If other Friends are feeling the movement of the Spirit in this way, I suspect that similar struggles may arise for them. So I pose some queries that I have been carrying:
- Is Spirit leading others of us in the Religious Society of Friends to experience the wildness of earth and waves, the saving power of the Christ?
- Do we need to rediscover a balance within our meetings that includes more of the Spirit’s passionate transforming qualities, as well as the quietly transforming ones?
- Has this invitation been held out to me as an individual, alone, or is it also being kindled in the hearts of other Friends? And if it is, what does this portend for the evolution of the Religious Society of Friends?

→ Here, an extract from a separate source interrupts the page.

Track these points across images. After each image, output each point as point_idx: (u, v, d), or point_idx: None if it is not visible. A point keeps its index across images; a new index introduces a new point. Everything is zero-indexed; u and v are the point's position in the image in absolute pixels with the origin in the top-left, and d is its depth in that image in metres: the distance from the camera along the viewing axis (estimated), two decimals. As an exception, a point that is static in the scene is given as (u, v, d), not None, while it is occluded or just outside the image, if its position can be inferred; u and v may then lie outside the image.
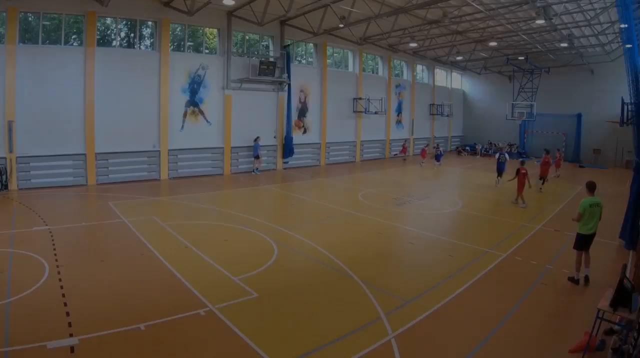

My own conversations and interactions among Friends have led me to the hope that the transforming power of the Spirit is breaking in upon us, as a people, in new ways. I dare to hope that we are being transformed by the power of Christ, of God, of the Great Mother, of the Holy Spirit, of that mystery of Beingness who lives as a fiery spark within the heart of each of us and who is so very ready for a new day.
I am coming closer to living the private and public life that I am inwardly prompted to live, no matter the risk. And I yearn to draw closer to a family of Friends that honors our predecessors while celebrating the diversity of our experiences. A family of Friends that says as a community, “We are who we are,” and that courageously continues the act of creation in our own time, with our own understanding.